*ABOUT THIS EXERCISE:*
Please retype the listing below, matching every line exactly.

[Start of section]

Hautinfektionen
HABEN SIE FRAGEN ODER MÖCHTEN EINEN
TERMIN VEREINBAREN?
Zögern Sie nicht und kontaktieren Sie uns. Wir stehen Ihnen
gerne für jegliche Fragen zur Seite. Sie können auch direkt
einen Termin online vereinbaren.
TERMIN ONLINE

[End of section]

*REPLY:*
Hautinfektionen
HABEN SIE FRAGEN ODER MÖCHTEN EINEN
TERMIN VEREINBAREN?
Zögern Sie nicht und kontaktieren Sie uns. Wir stehen Ihnen
gerne für jegliche Fragen zur Seite. Sie können auch direkt
einen Termin online vereinbaren.
TERMIN ONLINE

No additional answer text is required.